Grâce au Prix, Matthias Bruggmann va poursuivre un projet photographique de longue haleine débuté en 2012 sur le conflit en Syrie. Il reçoit la somme de CHF 80’000 attribuée pour moitié à la production du projet et pour moitié à la publication d’un livre prévu pour juin 2018.

« D’un point de vue formel, mon précédent travail amenait le public dans une situation où il devait décider de la nature de l’œuvre même. Ce mécanisme pourrait ressembler, bien qu’on puisse
le contester scientifiquement, à ce qui se produit en physique quantique lorsque l’observation change la nature de ce qui est observé. Mon travail sur la Syrie s’inspire de ce présupposé.

D’un point de vue documentaire, il s’agit, à ma connaissance et jusqu’à présent, de la seule œuvre de ce type réalisée à l’intérieur

même de la Syrie par un seul photographe occidental, et ce en grande partie grâce à l’aide et aux travaux dévoués de certains des meilleurs experts indépendants sur le conflit. En raison de la nature de ce conflit, j’estime qu’il est nécessaire d’étendre le périmètre géographique de ce travail.

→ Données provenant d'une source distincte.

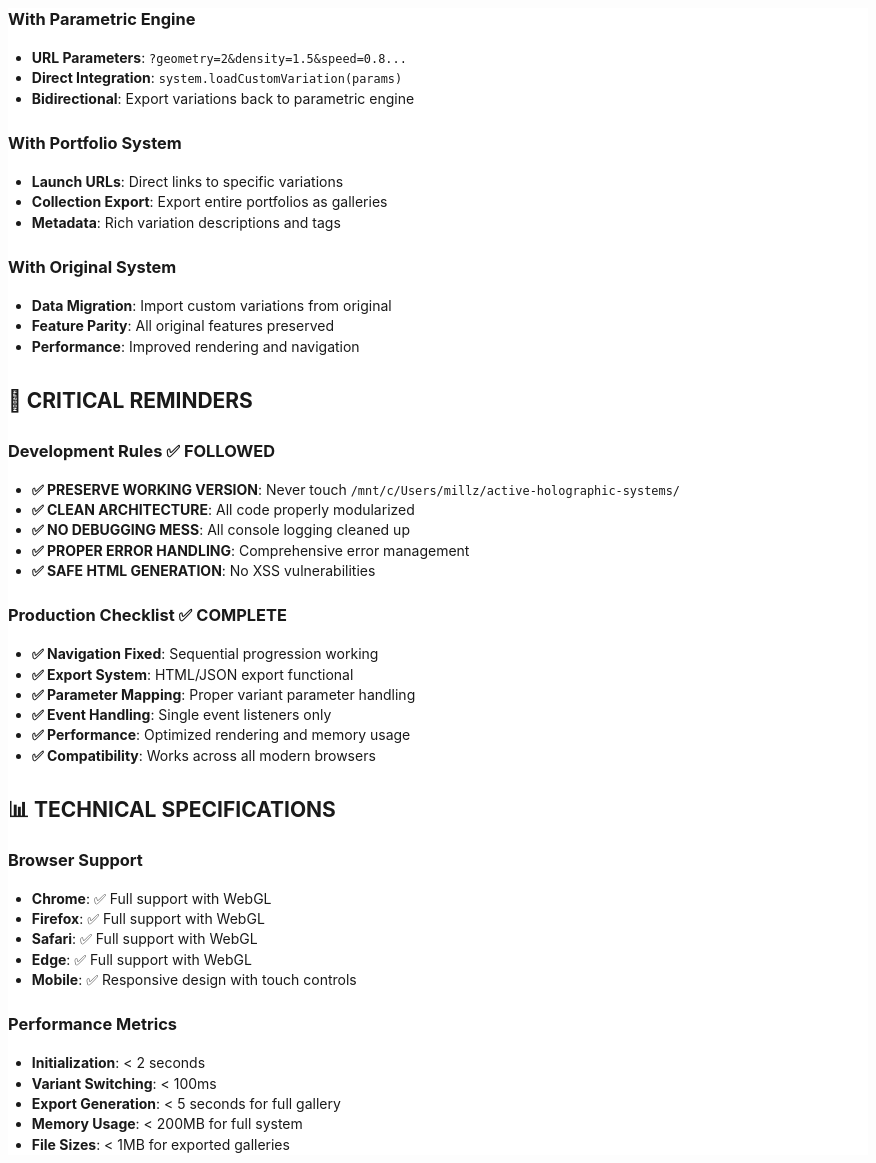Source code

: ### With Parametric Engine
- **URL Parameters**: `?geometry=2&density=1.5&speed=0.8...`
- **Direct Integration**: `system.loadCustomVariation(params)`
- **Bidirectional**: Export variations back to parametric engine

### With Portfolio System
- **Launch URLs**: Direct links to specific variations
- **Collection Export**: Export entire portfolios as galleries
- **Metadata**: Rich variation descriptions and tags

### With Original System
- **Data Migration**: Import custom variations from original
- **Feature Parity**: All original features preserved
- **Performance**: Improved rendering and navigation

## 🚨 CRITICAL REMINDERS

### Development Rules ✅ FOLLOWED
- **✅ PRESERVE WORKING VERSION**: Never touch `/mnt/c/Users/millz/active-holographic-systems/`
- **✅ CLEAN ARCHITECTURE**: All code properly modularized
- **✅ NO DEBUGGING MESS**: All console logging cleaned up
- **✅ PROPER ERROR HANDLING**: Comprehensive error management
- **✅ SAFE HTML GENERATION**: No XSS vulnerabilities

### Production Checklist ✅ COMPLETE
- **✅ Navigation Fixed**: Sequential progression working
- **✅ Export System**: HTML/JSON export functional
- **✅ Parameter Mapping**: Proper variant parameter handling
- **✅ Event Handling**: Single event listeners only
- **✅ Performance**: Optimized rendering and memory usage
- **✅ Compatibility**: Works across all modern browsers

## 📊 TECHNICAL SPECIFICATIONS

### Browser Support
- **Chrome**: ✅ Full support with WebGL
- **Firefox**: ✅ Full support with WebGL
- **Safari**: ✅ Full support with WebGL
- **Edge**: ✅ Full support with WebGL
- **Mobile**: ✅ Responsive design with touch controls

### Performance Metrics
- **Initialization**: < 2 seconds
- **Variant Switching**: < 100ms
- **Export Generation**: < 5 seconds for full gallery
- **Memory Usage**: < 200MB for full system
- **File Sizes**: < 1MB for exported galleries
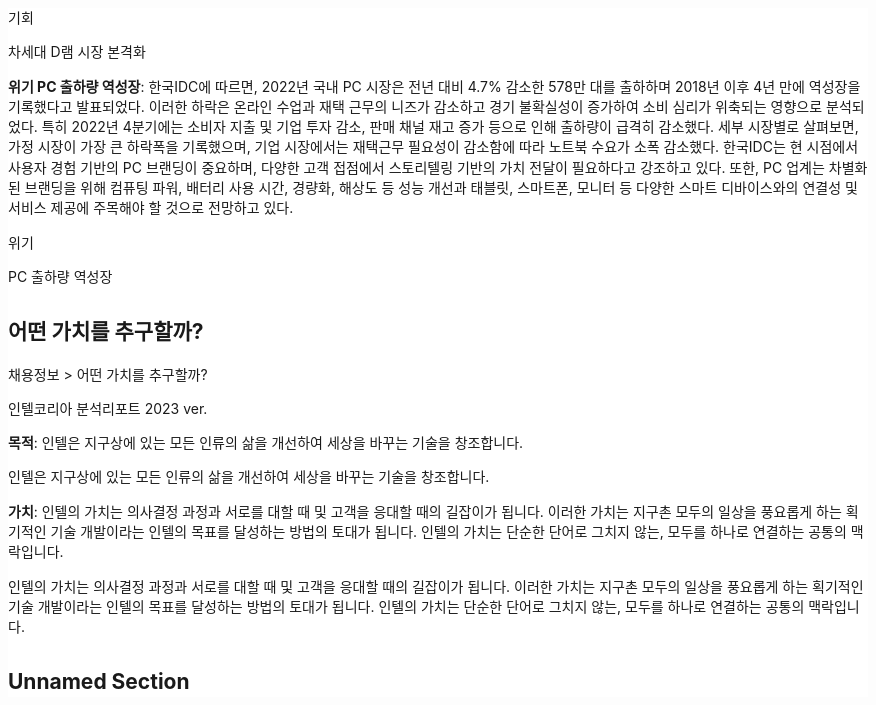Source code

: 기회

차세대 D램 시장 본격화

**위기 PC 출하량 역성장**: 한국IDC에 따르면, 2022년 국내 PC 시장은 전년 대비 4.7% 감소한 578만 대를 출하하며 2018년 이후 4년 만에 역성장을 기록했다고 발표되었다. 이러한 하락은 온라인 수업과 재택 근무의 니즈가 감소하고 경기 불확실성이 증가하여 소비 심리가 위축되는 영향으로 분석되었다. 특히 2022년 4분기에는 소비자 지출 및 기업 투자 감소, 판매 채널 재고 증가 등으로 인해 출하량이 급격히 감소했다. 세부 시장별로 살펴보면, 가정 시장이 가장 큰 하락폭을 기록했으며, 기업 시장에서는 재택근무 필요성이 감소함에 따라 노트북 수요가 소폭 감소했다. 한국IDC는 현 시점에서 사용자 경험 기반의 PC 브랜딩이 중요하며, 다양한 고객 접점에서 스토리텔링 기반의 가치 전달이 필요하다고 강조하고 있다. 또한, PC 업계는 차별화된 브랜딩을 위해 컴퓨팅 파워, 배터리 사용 시간, 경량화, 해상도 등 성능 개선과 태블릿, 스마트폰, 모니터 등 다양한 스마트 디바이스와의 연결성 및 서비스 제공에 주목해야 할 것으로 전망하고 있다.

위기

PC 출하량 역성장

## 어떤 가치를 추구할까?

채용정보 > 어떤 가치를 추구할까?

인텔코리아 분석리포트 2023 ver.

**목적**: 인텔은 지구상에 있는 모든 인류의 삶을 개선하여 세상을 바꾸는 기술을 창조합니다.

인텔은 지구상에 있는 모든 인류의 삶을 개선하여 세상을 바꾸는 기술을 창조합니다.

**가치**: 인텔의 가치는 의사결정 과정과 서로를 대할 때 및 고객을 응대할 때의 길잡이가 됩니다. 이러한 가치는 지구촌 모두의 일상을 풍요롭게 하는 획기적인 기술 개발이라는 인텔의 목표를 달성하는 방법의 토대가 됩니다. 인텔의 가치는 단순한 단어로 그치지 않는, 모두를 하나로 연결하는 공통의 맥락입니다.

인텔의 가치는 의사결정 과정과 서로를 대할 때 및 고객을 응대할 때의 길잡이가 됩니다. 이러한 가치는 지구촌 모두의 일상을 풍요롭게 하는 획기적인 기술 개발이라는 인텔의 목표를 달성하는 방법의 토대가 됩니다. 인텔의 가치는 단순한 단어로 그치지 않는, 모두를 하나로 연결하는 공통의 맥락입니다.



## Unnamed Section

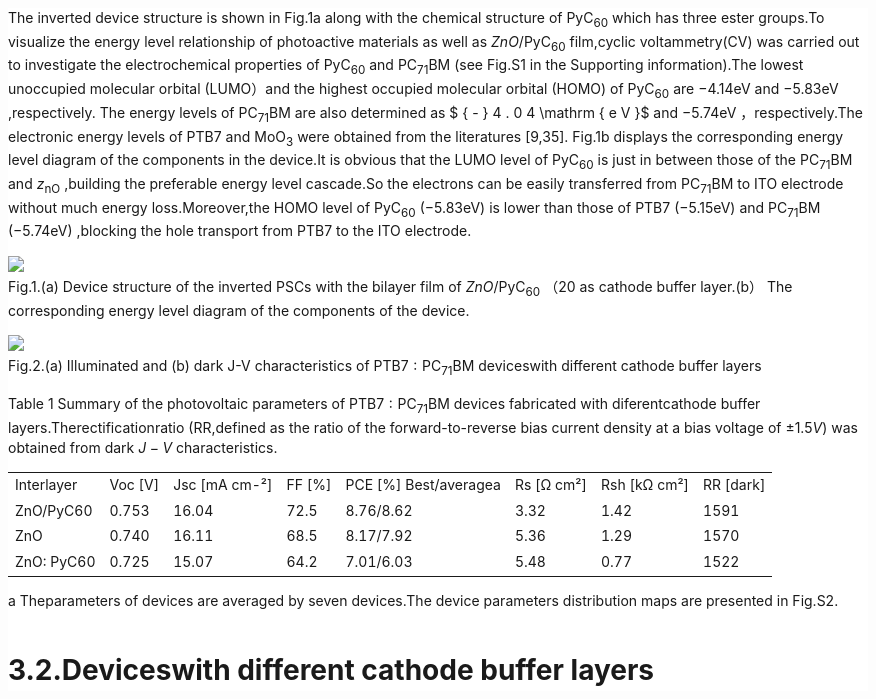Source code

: The inverted device structure is shown in Fig.1a along with the chemical structure of $\mathrm { P y C _ { 6 0 } }$ which has three ester groups.To visualize the energy level relationship of photoactive materials as well as $Z n O / \mathrm { P y C } _ { 6 0 }$ film,cyclic voltammetry(CV) was carried out to investigate the electrochemical properties of $\mathrm { P y C _ { 6 0 } }$ and $\mathrm { P C } _ { 7 1 } \mathrm { B M }$ (see Fig.S1 in the Supporting information).The lowest unoccupied molecular orbital (LUMO）and the highest occupied molecular orbital (HOMO) of $\mathrm { P y C _ { 6 0 } }$ are $- 4 . 1 4 \mathrm { e V }$ and $- 5 . 8 3 \mathrm { e V }$ ,respectively. The energy levels of $\mathrm { P C } _ { 7 1 } \mathrm { B M }$ are also determined as $ { - } 4 . 0 4 \mathrm { e V }$ and $- 5 . 7 4 \mathrm { e V }$ ，respectively.The electronic energy levels of PTB7 and $\mathsf { M o O } _ { 3 }$ were obtained from the literatures [9,35]. Fig.1b displays the corresponding energy level diagram of the components in the device.It is obvious that the LUMO level of $\mathrm { P y C _ { 6 0 } }$ is just in between those of the $\mathrm { P C } _ { 7 1 } \mathrm { B M }$ and $z _ { \mathrm { { n O } } }$ ,building the preferable energy level cascade.So the electrons can be easily transferred from $\mathrm { P C } _ { 7 1 } \mathrm { B M }$ to ITO electrode without much energy loss.Moreover,the HOMO level of $\mathrm { P y C _ { 6 0 } }$ $\left( - 5 . 8 3 \mathrm { e V } \right)$ is lower than those of PTB7 $\left( - 5 . 1 5 \mathrm { e V } \right)$ and $\mathrm { P C } _ { 7 1 } \mathrm { B M }$ $( - 5 . 7 4 \mathrm { e V } )$ ,blocking the hole transport from PTB7 to the ITO electrode.

![](images/37f8806aa20a31867b753425464828f1e656c8233fc638d512c2ce4bdd13f772.jpg)  
Fig.1.(a) Device structure of the inverted PSCs with the bilayer film of $Z n O / \mathrm { P y C } _ { 6 0 }$ （20 as cathode buffer layer.(b） The corresponding energy level diagram of the components of the device.

![](images/e15c3552a4870fbe07702ef605c5e3805c11fdfc127815e3ba8853556f8ca106.jpg)  
Fig.2.(a) Illuminated and (b) dark J-V characteristics of $\mathrm { P T B 7 : P C _ { 7 1 } B M }$ deviceswith different cathode buffer layers

Table 1 Summary of the photovoltaic parameters of $\mathsf { P T B 7 : P C _ { 7 1 } B M }$ devices fabricated with diferentcathode buffer layers.Therectificationratio (RR,defined as the ratio of the forward-to-reverse bias current density at a bias voltage of $\pm 1 . 5 V )$ was obtained from dark $J { - } V$ characteristics.   

<html><body><table><tr><td>Interlayer</td><td>Voc [V]</td><td>Jsc [mA cm-²]</td><td>FF [%]</td><td>PCE [%] Best/averagea</td><td>Rs [Ω cm²]</td><td>Rsh [kΩ cm²]</td><td>RR [dark]</td></tr><tr><td>ZnO/PyC60</td><td>0.753</td><td>16.04</td><td>72.5</td><td>8.76/8.62</td><td>3.32</td><td>1.42</td><td>1591</td></tr><tr><td>ZnO</td><td>0.740</td><td>16.11</td><td>68.5</td><td>8.17/7.92</td><td>5.36</td><td>1.29</td><td>1570</td></tr><tr><td>ZnO: PyC60</td><td>0.725</td><td>15.07</td><td>64.2</td><td>7.01/6.03</td><td>5.48</td><td>0.77</td><td>1522</td></tr></table></body></html>

a Theparameters of devices are averaged by seven devices.The device parameters distribution maps are presented in Fig.S2.

# 3.2.Deviceswith different cathode buffer layers
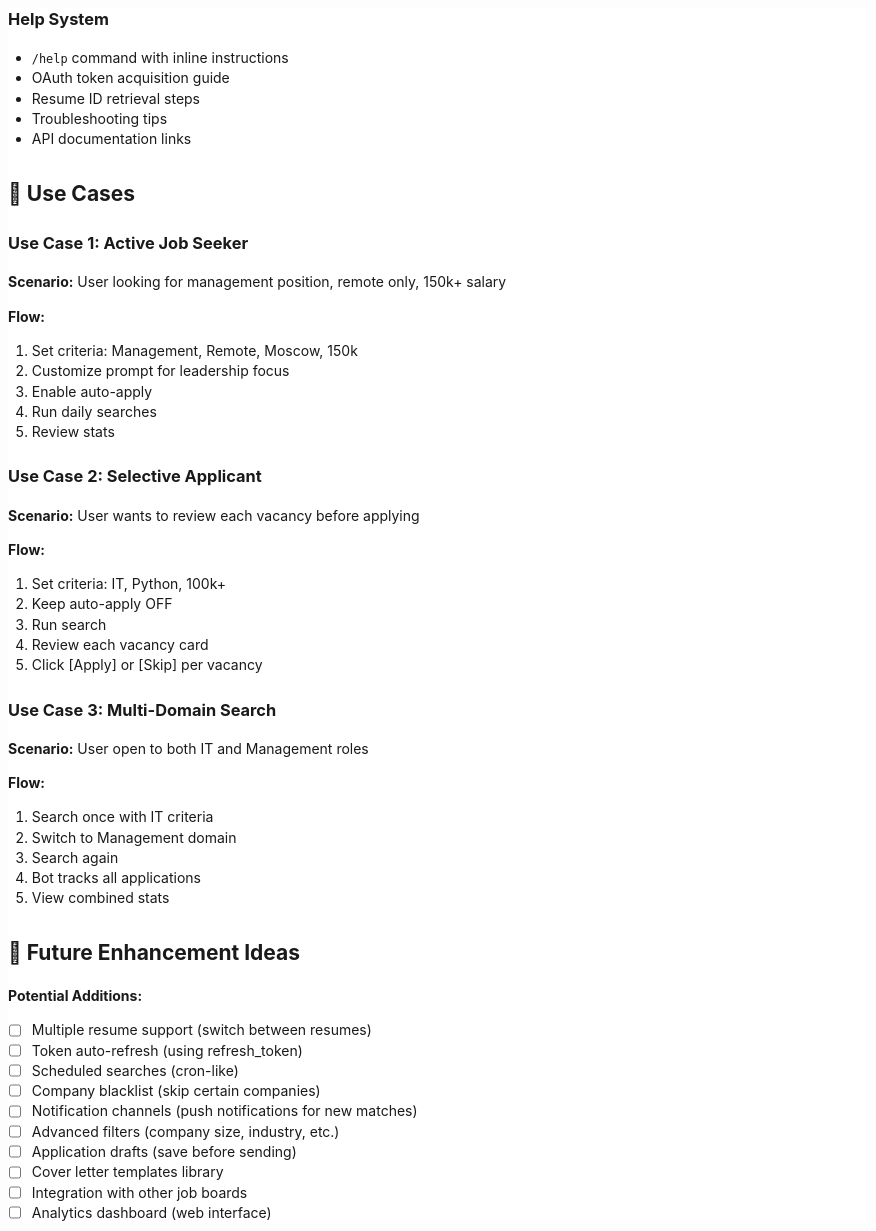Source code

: ### Help System
- `/help` command with inline instructions
- OAuth token acquisition guide
- Resume ID retrieval steps
- Troubleshooting tips
- API documentation links

## 🎯 Use Cases

### Use Case 1: Active Job Seeker
**Scenario:** User looking for management position, remote only, 150k+ salary

**Flow:**
1. Set criteria: Management, Remote, Moscow, 150k
2. Customize prompt for leadership focus
3. Enable auto-apply
4. Run daily searches
5. Review stats

### Use Case 2: Selective Applicant
**Scenario:** User wants to review each vacancy before applying

**Flow:**
1. Set criteria: IT, Python, 100k+
2. Keep auto-apply OFF
3. Run search
4. Review each vacancy card
5. Click [Apply] or [Skip] per vacancy

### Use Case 3: Multi-Domain Search
**Scenario:** User open to both IT and Management roles

**Flow:**
1. Search once with IT criteria
2. Switch to Management domain
3. Search again
4. Bot tracks all applications
5. View combined stats

## 🔄 Future Enhancement Ideas

**Potential Additions:**
- [ ] Multiple resume support (switch between resumes)
- [ ] Token auto-refresh (using refresh_token)
- [ ] Scheduled searches (cron-like)
- [ ] Company blacklist (skip certain companies)
- [ ] Notification channels (push notifications for new matches)
- [ ] Advanced filters (company size, industry, etc.)
- [ ] Application drafts (save before sending)
- [ ] Cover letter templates library
- [ ] Integration with other job boards
- [ ] Analytics dashboard (web interface)
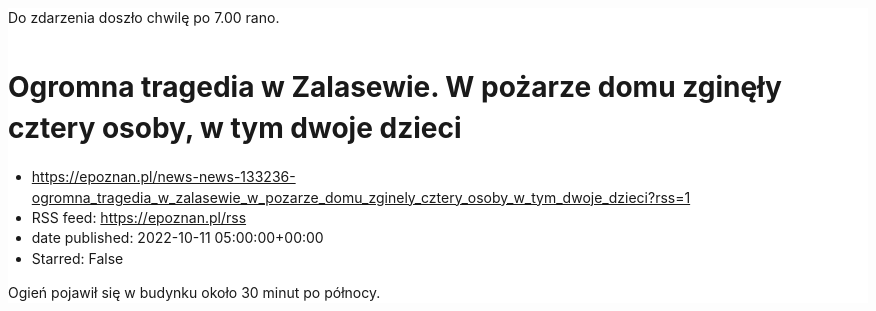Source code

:Do zdarzenia doszło chwilę po 7.00 rano.

# Ogromna tragedia w Zalasewie. W pożarze domu zginęły cztery osoby, w tym dwoje dzieci
 - https://epoznan.pl/news-news-133236-ogromna_tragedia_w_zalasewie_w_pozarze_domu_zginely_cztery_osoby_w_tym_dwoje_dzieci?rss=1
 - RSS feed: https://epoznan.pl/rss
 - date published: 2022-10-11 05:00:00+00:00
 - Starred: False

Ogień pojawił się w budynku około 30 minut po północy.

Il s’agit là essentiellement d’une tentative de créer un sentiment d’ambiguïté morale. Sa conception vise à mettre le public mal à l’aise en remettant en cause ses propres suppositions morales,
et ainsi à essayer de susciter, chez un public occidental, une compréhension viscérale de la violence intangible qui sous-tend tout conflit. L’un des moyens utilisés consiste à pervertir les codes normalement employés dans la photographie documentaire

pour accroître l’identification avec le sujet. Tout en se conformant parfaitement aux normes homologuées du documentaire, une partie du travail est destinée à amoindrir la confiance du public en ma propre fiabilité en tant que témoin et à forcer une réflexion plus poussée sur la nature de ce qui lui est présenté. » – Matthias Bruggmann

Le jury, unanime, était composé de Mimi Chun, Fondatrice
et directrice de la galerie Blindspot (Hong Kong), Andrew
Sanigar, responsable des éditions Thames & Hudson (Londres), Salvador Nadales, conservateur des collections et responsable des relations institutionnelles du musée national centre d’art
Reina Sofía (Madrid), Astrid Ullens de Schooten, Fondatrice
et présidente de la Fondation A Stichting (Bruxelles) et des partenaires fondateurs Tatyana Franck, Directrice du Musée de l’Elysée (Lausanne), Michel Parmigiani, Fondateur de Parmigiani Fleurier (Fleurier) et Marina Vatchnadze, Responsable du mécénat culturel de la Fondation de Famille Sandoz (Pully).

Les sept nominés étaient : Isabelle Blanc et Olivier Hilaire, Elina Brotherus, David Jiménez, Sofie Knijff, Jim Naughten, Emeka Okereke et Robert Zhao Renhui.